Fraudulence and adolescent vacuity

Malodorous mass murderer

Effrontery, writes Dalrymple,

has made strides as a key to success in life. Ordinary people employ it routinely. There are consultants in effrontery training who not only commit it but teach others how to commit it, and charge large sums.

There was a time when

self-praise was regarded as no praise, rather the reverse; now it is a prerequisite for advancement.

The consultants in effrontery, Dalrymple notes, speak in pure cliché, practically contentless, but with a force of conviction that, if you discounted what they say, you might think they were people

of profound insight with a vocation for imparting it to others.

When he catches glimpses of US television evangelists, Dalrymple is full of wonder as to how

anyone could look at or listen to them without immediately perceiving their fraudulence.

The fraudulence is so obvious that it is like

a physical characteristic, such as height or weight or colour of hair, or an emanation,

like body malodour, such as that of Che Guevara. How, asks Dalrymple,

could people fail to perceive it?

From Germany, hope for insomniacs

The federal foreign minister, Frank-Walter Steinmeier

Zzz zzz zzz… Verbal anæsthesia: the federal foreign minister, Frank-Walter Steinmeier, delivers an address that is well-timed (coming shortly after the British voted to leave the European Union), and in duration no longer than about an hour-and-a-half, concerning the glories of the European Union. Zzz zzz zzz…

Zzz zzz zzz zzz…

Picking up a copy of the Paris daily the Monde, which he describes as the French equivalent of the Times of New York, though

still rather more interesting,

Dalrymple comes across an article by the Bundesminister des Auswärtigen, Frank-Walter Steinmeier. To read it, Dalrymple says,

is to enter a world of grey thought, evasive cliché, Soviet-style slogans, verbal anæsthesia. I think you could put almost anyone to sleep by reading it aloud to him.

Steinmeier’s remarks are intended to be

a stirring call to readers, like de Gaulle’s radio broadcast from London.

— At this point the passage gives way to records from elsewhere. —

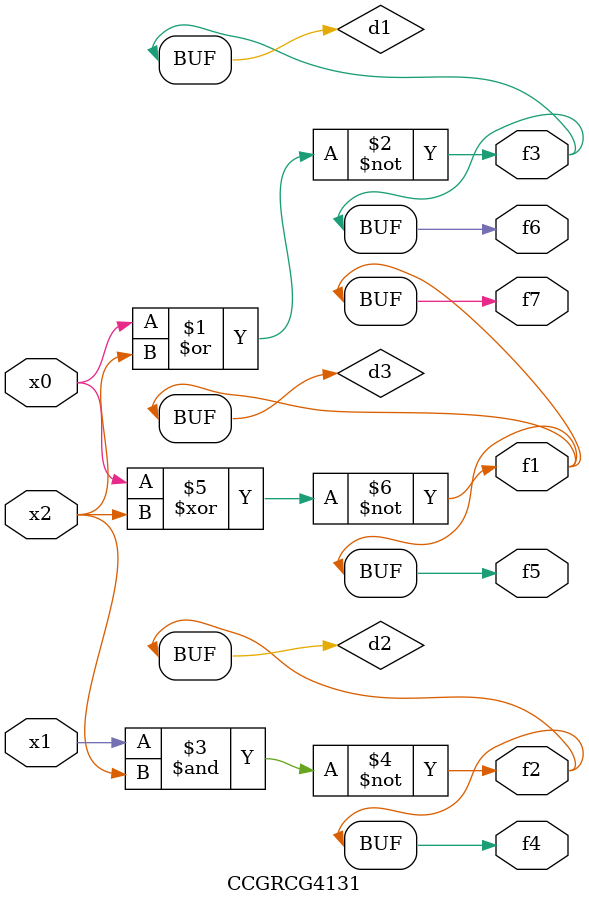
<source format=v>
module CCGRCG4131(
	input x0, x1, x2,
	output f1, f2, f3, f4, f5, f6, f7
);

	wire d1, d2, d3;

	nor (d1, x0, x2);
	nand (d2, x1, x2);
	xnor (d3, x0, x2);
	assign f1 = d3;
	assign f2 = d2;
	assign f3 = d1;
	assign f4 = d2;
	assign f5 = d3;
	assign f6 = d1;
	assign f7 = d3;
endmodule

</source>
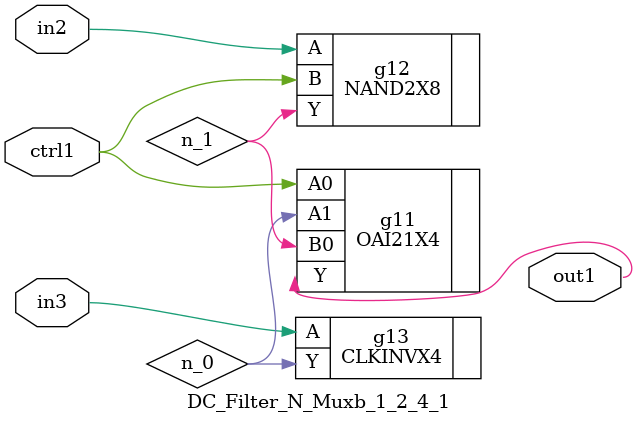
<source format=v>
`timescale 1ps / 1ps


module DC_Filter_N_Muxb_1_2_4_1(in3, in2, ctrl1, out1);
  input in3, in2, ctrl1;
  output out1;
  wire in3, in2, ctrl1;
  wire out1;
  wire n_0, n_1;
  OAI21X4 g11(.A0 (ctrl1), .A1 (n_0), .B0 (n_1), .Y (out1));
  NAND2X8 g12(.A (in2), .B (ctrl1), .Y (n_1));
  CLKINVX4 g13(.A (in3), .Y (n_0));
endmodule



</source>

There are passages such as this:

We are committed to making Europe better. This is the direction taken by the proposals put forward by Jean-Marc Ayrault [the Ministre des Affaires étrangères et du Développement international] and myself. We have ideas on improved internal and external security, an active migration policy and a policy for growth and employment. We look forward to receiving lots of constructive ideas. A better, more flexible EU will respect differing views on the further progress of Europe and will allow for different speeds, without excluding anyone or leaving anyone behind. Instead of arguing about what the ultimate goal of European integration should be, we should work towards tangible results. It is only by working together that we will make progress. That is why it is so important for us to consult each other in the group of 27, to listen carefully to each other, and then take joint action.

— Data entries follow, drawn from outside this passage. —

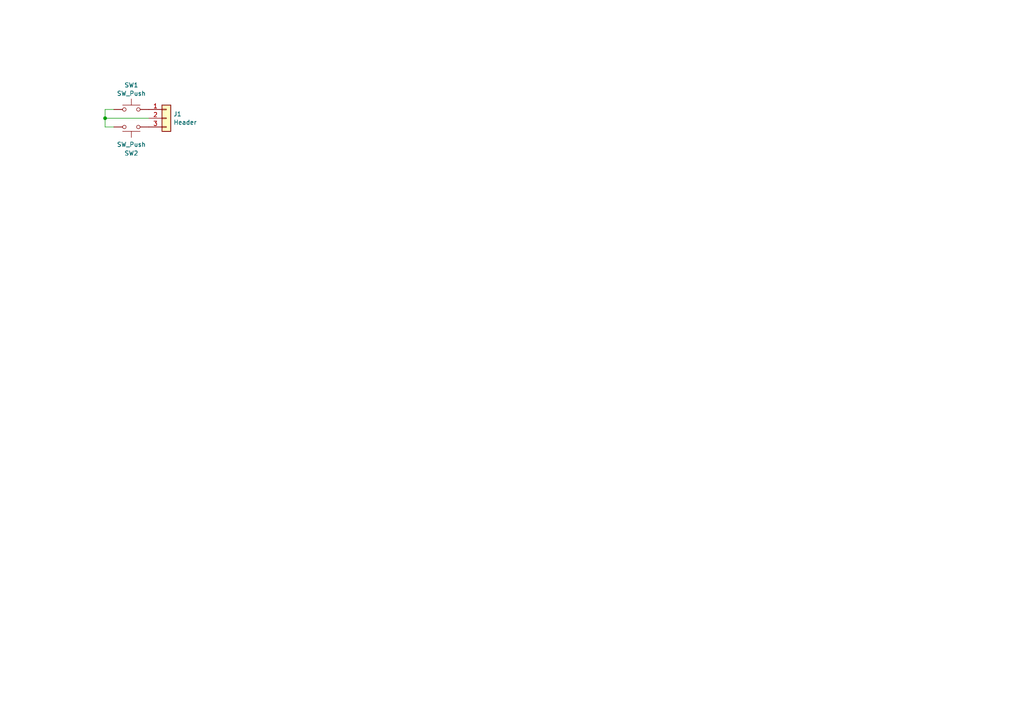
<source format=kicad_sch>
(kicad_sch (version 20230121) (generator eeschema)

  (uuid d6af742f-7d18-48d2-a5da-69af72896353)

  (paper "A4")

  

  (junction (at 30.48 34.29) (diameter 0) (color 0 0 0 0)
    (uuid 67f3ca50-8728-43f9-9a25-b261339f31be)
  )

  (wire (pts (xy 30.48 36.83) (xy 30.48 34.29))
    (stroke (width 0) (type default))
    (uuid 22a2a683-09a4-46c7-960a-a66feedc4c8e)
  )
  (wire (pts (xy 30.48 31.75) (xy 33.02 31.75))
    (stroke (width 0) (type default))
    (uuid 2865caab-98c3-4ba3-b002-865a03f0dcf6)
  )
  (wire (pts (xy 43.18 34.29) (xy 30.48 34.29))
    (stroke (width 0) (type default))
    (uuid 42690f2b-1d99-4175-ae58-d2fc3668d6bc)
  )
  (wire (pts (xy 33.02 36.83) (xy 30.48 36.83))
    (stroke (width 0) (type default))
    (uuid 9c5bb759-a637-4930-a4e3-9f1c534d3d14)
  )
  (wire (pts (xy 30.48 34.29) (xy 30.48 31.75))
    (stroke (width 0) (type default))
    (uuid b915dad4-a041-4972-aae5-791742f3da32)
  )

  (symbol (lib_id "Connector_Generic:Conn_01x03") (at 48.26 34.29 0) (unit 1)
    (in_bom yes) (on_board yes) (dnp no) (fields_autoplaced)
    (uuid 4bfc3756-3cda-4c5d-a516-6a6406e5b2dc)
    (property "Reference" "J1" (at 50.292 33.0779 0)
      (effects (font (size 1.27 1.27)) (justify left))
    )
    (property "Value" "Header" (at 50.292 35.5021 0)
      (effects (font (size 1.27 1.27)) (justify left))
    )
    (property "Footprint" "Connector_PinHeader_2.54mm:PinHeader_1x03_P2.54mm_Horizontal" (at 48.26 34.29 0)
      (effects (font (size 1.27 1.27)) hide)
    )
    (property "Datasheet" "~" (at 48.26 34.29 0)
      (effects (font (size 1.27 1.27)) hide)
    )
    (pin "1" (uuid e0d84dff-52d7-4d48-b8da-81eae73bcc31))
    (pin "2" (uuid f862b28a-fb26-481d-b90e-bde2a1fc8cde))
    (pin "3" (uuid 5fb6712c-5b36-4112-b1f1-15728f8c3142))
    (instances
      (project "button-board"
        (path "/d6af742f-7d18-48d2-a5da-69af72896353"
          (reference "J1") (unit 1)
        )
      )
    )
  )

  (symbol (lib_id "Switch:SW_Push") (at 38.1 36.83 180) (unit 1)
    (in_bom yes) (on_board yes) (dnp no)
    (uuid ab1349bc-9a25-45a0-af01-8c2dca7ada2a)
    (property "Reference" "SW2" (at 38.1 44.45 0)
      (effects (font (size 1.27 1.27)))
    )
    (property "Value" "SW_Push" (at 38.1 41.91 0)
      (effects (font (size 1.27 1.27)))
    )
    (property "Footprint" "Button_Switch_Keyboard:SW_Cherry_MX_1.00u_PCB" (at 38.1 41.91 0)
      (effects (font (size 1.27 1.27)) hide)
    )
    (property "Datasheet" "~" (at 38.1 41.91 0)
      (effects (font (size 1.27 1.27)) hide)
    )
    (pin "1" (uuid cbbe9e10-06ce-446b-abfd-9ca024f398ad))
    (pin "2" (uuid c80a9318-9acb-4124-8262-2d7ad9a59f14))
    (instances
      (project "button-board"
        (path "/d6af742f-7d18-48d2-a5da-69af72896353"
          (reference "SW2") (unit 1)
        )
      )
    )
  )

  (symbol (lib_id "Switch:SW_Push") (at 38.1 31.75 0) (unit 1)
    (in_bom yes) (on_board yes) (dnp no) (fields_autoplaced)
    (uuid bc09088d-2e31-4cca-aef2-448eb4a9829c)
    (property "Reference" "SW1" (at 38.1 24.6847 0)
      (effects (font (size 1.27 1.27)))
    )
    (property "Value" "SW_Push" (at 38.1 27.1089 0)
      (effects (font (size 1.27 1.27)))
    )
    (property "Footprint" "Button_Switch_Keyboard:SW_Cherry_MX_1.00u_PCB" (at 38.1 26.67 0)
      (effects (font (size 1.27 1.27)) hide)
    )
    (property "Datasheet" "~" (at 38.1 26.67 0)
      (effects (font (size 1.27 1.27)) hide)
    )
    (pin "1" (uuid 88892a0f-0612-4e34-87c3-57b7a5099e76))
    (pin "2" (uuid 64630de9-3721-4a10-8151-d97464cf6a65))
    (instances
      (project "button-board"
        (path "/d6af742f-7d18-48d2-a5da-69af72896353"
          (reference "SW1") (unit 1)
        )
      )
    )
  )

  (sheet_instances
    (path "/" (page "1"))
  )
)

</source>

Hergestellt in Detmold, Deutschland

Hergestellt in Detmold, Deutschland

Zzzz zzz zzz zzz… Dalrymple comments:

I do not know Mr Steinmeier and have no animus against him. He is probably a perfectly decent man, as politicians go. What intrigues me is whether his article corresponds to any thoughts that actually ran through his head. If they did, one can only pity him: how boring it must be to be Mr Steinmeier.

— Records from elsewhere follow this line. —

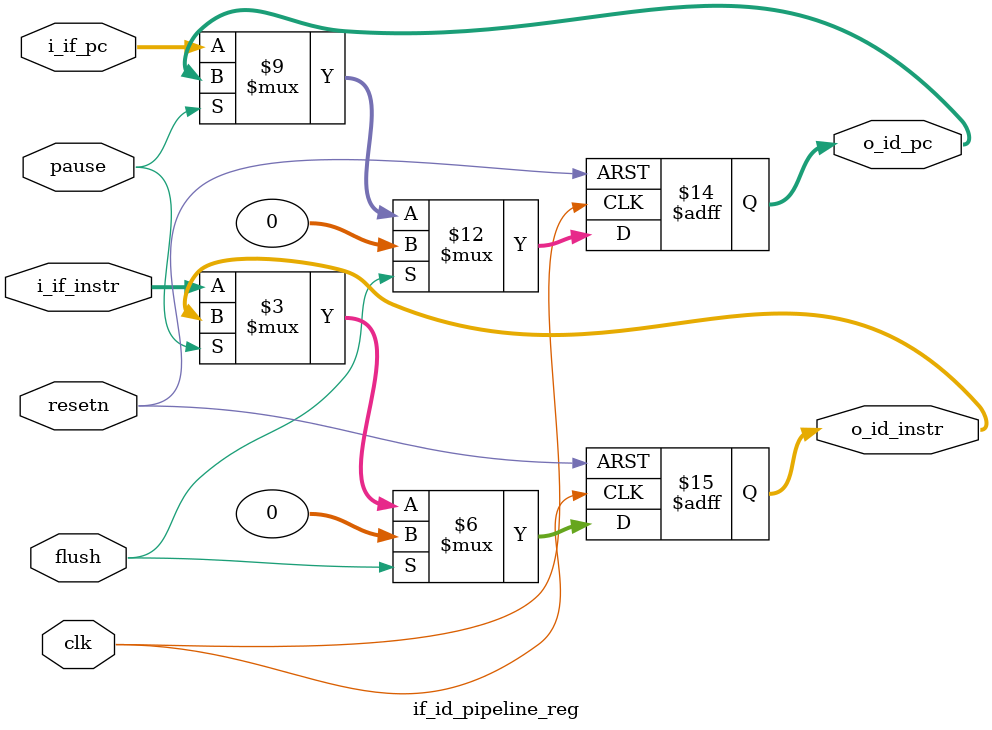
<source format=v>
`timescale 1ns / 1ps


module if_id_pipeline_reg(
    input wire clk,resetn,pause,flush, 
    input wire [31:0] i_if_pc,i_if_instr,
    output reg [31:0] o_id_pc,
    output reg [31:0] o_id_instr
    );
    
    always@(posedge clk or posedge resetn)
    begin
        //if(resetn || flush) begin 修改测试
        if(resetn) begin
            o_id_pc <= 'b0;
            o_id_instr <= 'b0;
        end
        else if(flush) begin
            o_id_pc <= 'b0;
            o_id_instr <= 'b0;
        end
        else if(pause) begin
            //do nothing
        end
        else begin
            o_id_instr <= i_if_instr;
            o_id_pc <= i_if_pc;
        end
    end

endmodule

</source>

But Dalrymple does not want to be accused of selective quotation, so he closes his eyes and lets his finger alight at random on part of the article. Here is the passage:

We are looking back on an unprecedented 70 years of peace and stability. More than 25 years have passed since we brought an end to the division of our continent. The process of European unification is an unparalleled success story. At its core is an agreed political framework under which the member states come to Brussels to manage their relations and settle their conflicts — and do not head off to the battlefield. This agreement has lost none of its utility or significance. The European peace project must be passed on intact to the generations who will follow us.

Zzz zzz zzz zzz… Dalrymple says that to combine, in such a way,

soporific banality with cunning evasiveness takes, I suppose, talent of a kind, the kind of talent required to rule without appearing to want to do so. It is a dull talent, and one that I cannot much admire.